Avec une chute de moitié de leurs ventes d'appareils photo en moins de cinq ans, les sept grands groupes japonais du secteur de l'image numérique vivent un véritable drame dont le coupable est tout désigné: le téléphone intelligent.

Peu importe que leur marque et leur longue expérience soient encore un gage de qualité, les Nikon, Canon, Sony ou Olympus souffrent durement depuis que les mobiles intègrent une fonction appareil photo.

Car pour le consommateur lambda, même si les images prises avec un téléphone intelligent n'égalent pas celles immortalisées par un boîtier reflex dédié, c'est largement suffisant dans la plupart des cas.

De plus, entre téléphones intelligents et appareils numériques compacts d'entrée de gamme, si hier «il n'y avait pas photo» --le compact l'emportait largement--, aujourd'hui, c'est pour ainsi dire du pareil au même. Difficile de lutter, même si «on essaie de trouver des fonctions particulières que ne sont pas encore à même de réaliser les téléphones intelligents», expliquait récemment à l'AFP une porte-parole de Casio, premier groupe à avoir mis sur le marché en 1995 un appareil photo numérique à écran à cristaux liquides (LCD).

Selon les prévisions de ventes établies par Canon, Nikon, Sony, Fujifilm, Panasonic, Olympus et Casio, leurs ventes, tous modèles confondus, plafonneront à 48 millions d'exemplaires au cours des douze mois compris entre avril 2014 et mars 2015, deux fois moins que lors du pic atteint en 2010-2011.

«Les conditions du marché des appareils à objectif interchangeables se sont dégradées et le marché des compacts s'est considérablement rétréci», a regretté Nikon en présentant ses résultats annuels.

Le déclin est tel qu'Olympus a abandonné les modèles compacts pour ne plus se consacrer qu'aux boîtiers dits hybrides sans miroir, un compromis entre compacts et encombrants reflex, qui ont le vent en poupe auprès du grand public.

S'échapper par le haut

Fujifilm, dont les ventes devraient chuter de plus de moitié cette année comparées à l'an passé, est sur la même tendance. Il cherche désormais surtout à cultiver la passion de photographes amateurs qui exigent d'un appareil photo une qualité et une latitude de réglages que n'autorisent pas (ou pas encore) les téléphones intelligents.

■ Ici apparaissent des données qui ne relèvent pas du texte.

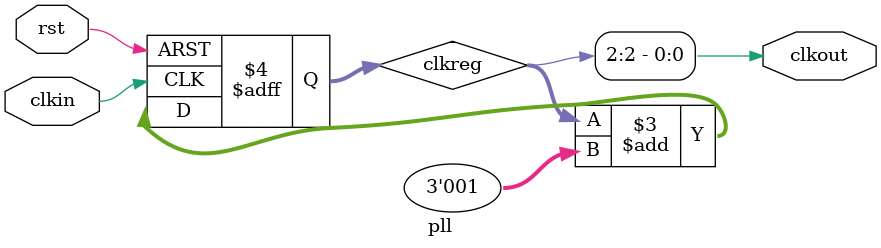
<source format=v>
module pll(
	input clkin,
	input rst,
	output clkout
	);
	
	reg [3:0] clkreg; 
	
	always@(posedge clkin or negedge rst) begin
		if (~rst) 
			clkreg <= 3'b0;
		else
			clkreg <= clkreg + 3'd1;
	end
	
	assign clkout = clkreg[2];
endmodule 
</source>
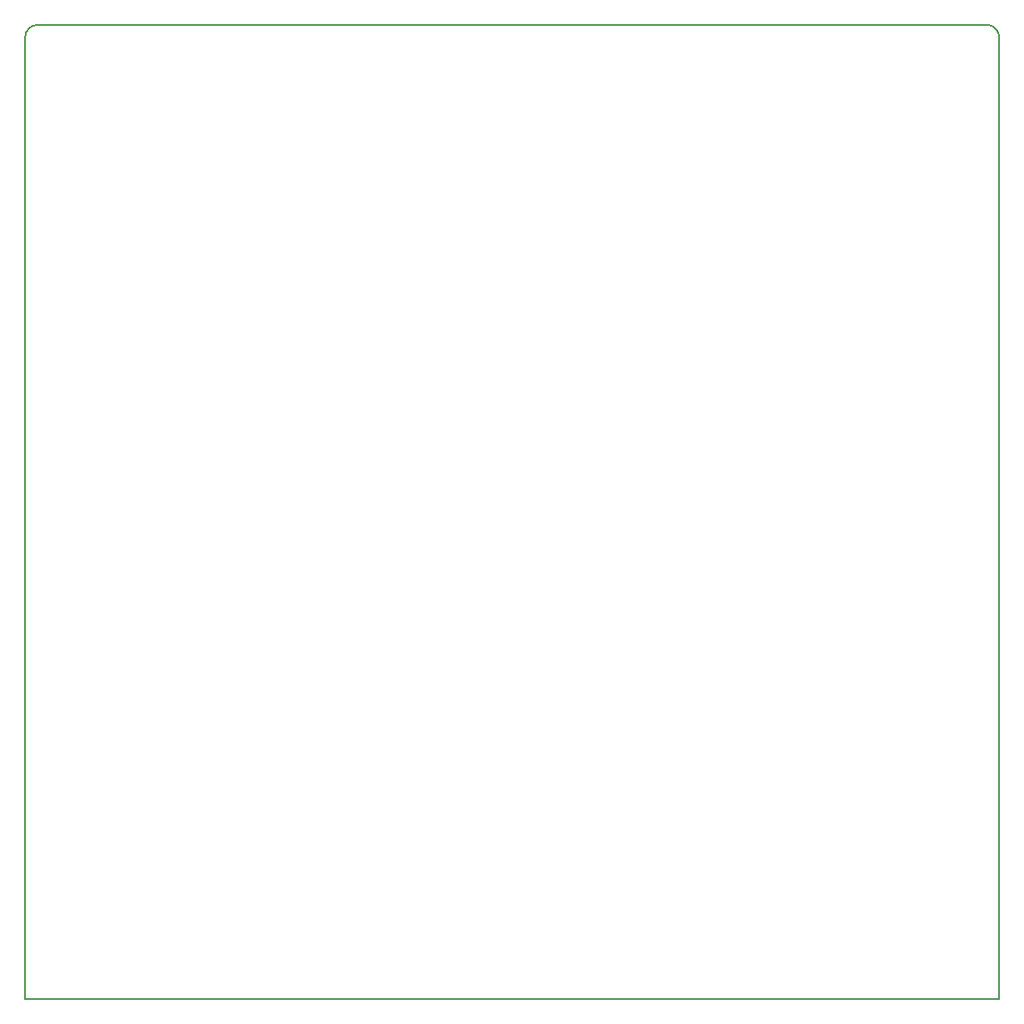
<source format=gm1>
G04 #@! TF.GenerationSoftware,KiCad,Pcbnew,(5.1.5)-3*
G04 #@! TF.CreationDate,2020-03-10T22:42:51+01:00*
G04 #@! TF.ProjectId,PP Arduino,50502041-7264-4756-996e-6f2e6b696361,rev?*
G04 #@! TF.SameCoordinates,Original*
G04 #@! TF.FileFunction,Profile,NP*
%FSLAX46Y46*%
G04 Gerber Fmt 4.6, Leading zero omitted, Abs format (unit mm)*
G04 Created by KiCad (PCBNEW (5.1.5)-3) date 2020-03-10 22:42:51*
%MOMM*%
%LPD*%
G04 APERTURE LIST*
%ADD10C,0.150000*%
G04 APERTURE END LIST*
D10*
X100330000Y-104775000D02*
X100330000Y-92075000D01*
X100330000Y-133350000D02*
X100330000Y-124460000D01*
X199390000Y-52705000D02*
X199390000Y-49530000D01*
X194945000Y-48260000D02*
X198120000Y-48260000D01*
X101600000Y-48260000D02*
X104775000Y-48260000D01*
X100330000Y-49530000D02*
X100330000Y-52705000D01*
X101600000Y-48260000D02*
G75*
G03X100330000Y-49530000I0J-1270000D01*
G01*
X199390000Y-49530000D02*
G75*
G03X198120000Y-48260000I-1270000J0D01*
G01*
X100330000Y-124460000D02*
X100330000Y-123825000D01*
X100330000Y-133985000D02*
X100330000Y-133350000D01*
X100330000Y-133985000D02*
X100330000Y-147320000D01*
X100330000Y-104775000D02*
X100330000Y-123825000D01*
X100330000Y-52705000D02*
X100330000Y-92075000D01*
X104775000Y-48260000D02*
X194945000Y-48260000D01*
X199390000Y-52705000D02*
X199390000Y-147320000D01*
X199390000Y-147320000D02*
X100330000Y-147320000D01*
M02*

</source>
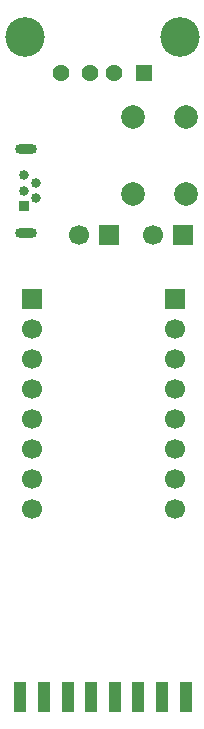
<source format=gbr>
%TF.GenerationSoftware,KiCad,Pcbnew,9.0.6-1.fc43*%
%TF.CreationDate,2025-12-11T00:59:32+10:30*%
%TF.ProjectId,DreameBreakout,44726561-6d65-4427-9265-616b6f75742e,1.1*%
%TF.SameCoordinates,Original*%
%TF.FileFunction,Soldermask,Top*%
%TF.FilePolarity,Negative*%
%FSLAX46Y46*%
G04 Gerber Fmt 4.6, Leading zero omitted, Abs format (unit mm)*
G04 Created by KiCad (PCBNEW 9.0.6-1.fc43) date 2025-12-11 00:59:32*
%MOMM*%
%LPD*%
G01*
G04 APERTURE LIST*
%ADD10R,1.700000X1.700000*%
%ADD11C,1.700000*%
%ADD12R,0.840000X0.840000*%
%ADD13C,0.840000*%
%ADD14O,1.850000X0.850000*%
%ADD15C,2.000000*%
%ADD16R,1.000000X2.500000*%
%ADD17C,3.346000*%
%ADD18C,1.428000*%
%ADD19R,1.428000X1.428000*%
G04 APERTURE END LIST*
D10*
%TO.C,JP2*%
X152400000Y-81875000D03*
D11*
X149860000Y-81875000D03*
%TD*%
D10*
%TO.C,J4*%
X151675000Y-87280000D03*
D11*
X151675000Y-89820000D03*
X151675000Y-92360000D03*
X151675000Y-94900000D03*
X151675000Y-97440000D03*
X151675000Y-99980000D03*
X151675000Y-102520000D03*
X151675000Y-105060000D03*
%TD*%
D12*
%TO.C,J2*%
X138905000Y-79425000D03*
D13*
X139905000Y-78775000D03*
X138905000Y-78125000D03*
X139905000Y-77475000D03*
X138905000Y-76825000D03*
D14*
X139125000Y-81700000D03*
X139125000Y-74550000D03*
%TD*%
D10*
%TO.C,J5*%
X139625000Y-87250000D03*
D11*
X139625000Y-89790000D03*
X139625000Y-92330000D03*
X139625000Y-94870000D03*
X139625000Y-97410000D03*
X139625000Y-99950000D03*
X139625000Y-102490000D03*
X139625000Y-105030000D03*
%TD*%
D10*
%TO.C,JP1*%
X146150000Y-81875000D03*
D11*
X143610000Y-81875000D03*
%TD*%
D15*
%TO.C,SW1*%
X148125000Y-78375000D03*
X148125000Y-71875000D03*
X152625000Y-78375000D03*
X152625000Y-71875000D03*
%TD*%
D16*
%TO.C,J1.1*%
X138625000Y-120975000D03*
X140625000Y-120975000D03*
X142625000Y-120975000D03*
X144625000Y-120975000D03*
X146625000Y-120975000D03*
X148625000Y-120975000D03*
X150625000Y-120975000D03*
X152625000Y-120975000D03*
%TD*%
D17*
%TO.C,J1*%
X152125000Y-65125000D03*
X138985000Y-65125000D03*
D18*
X142055000Y-68125000D03*
X144555000Y-68125000D03*
X146555000Y-68125000D03*
D19*
X149055000Y-68125000D03*
%TD*%
M02*

</source>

Avec une gamme de produits léchés, Fujifilm vend moins, mais a au moins la satisfaction de ne pas se battre contre des moulins à vent.

Sony, troisième du secteur derrière Canon et Nikon, est lui un tantinet en porte à faux, car il est l'un des plus actifs fabricants de téléphones intelligents équipés de fonctions photo avancées et est en plus le pourvoyeur d'une importante quantité de capteurs CMOS de modules caméra pour les téléphones intelligents d'autres marques.

Logé à la même enseigne que ses compatriotes, il est lui aussi obligé de se démarquer par le haut avec ses appareils photo et met donc l'accent sur les hybrides sans miroir et reflex, avec un relatif succès puisque ses appareils, dont la technologie est en partie héritée de Minolta, ont très bonne presse.

Canon et Nikon, les deux grands noms de la photo, subissent eux une chute moins sévère, car leur marque les aide encore à capter une bonne part du marché mondial des compacts et ils ont aussi très vite proposé une gamme étendue de modèles reflex pour amateurs avertis et professionnels.

«Au premier trimestre 2014, même si le volume de ventes des modèles compacts a baissé, ceux qui ont des fonctions avancées, tel un puissant zoom, ont augmenté», souligne Canon qui reconnaît quand même que «le marché se réduit tant dans les pays riches que dans les nations émergentes».

Canon juge que le potentiel de vente des modèles de base est mangé par les téléphones intelligents, mais qu'il y a de la marge de progression non seulement pour les reflex sans miroir, mais aussi pour les compacts intégrant des particularités que les mobiles n'ont pas encore. Nikon et Casio partagent cet avis et c'est pourquoi ces groupes sortent des compacts avec des fonctions attrayantes comme «l'autoportrait», la prise en rafale ou des zooms optiques phénoménaux (jusqu'à 60 fois).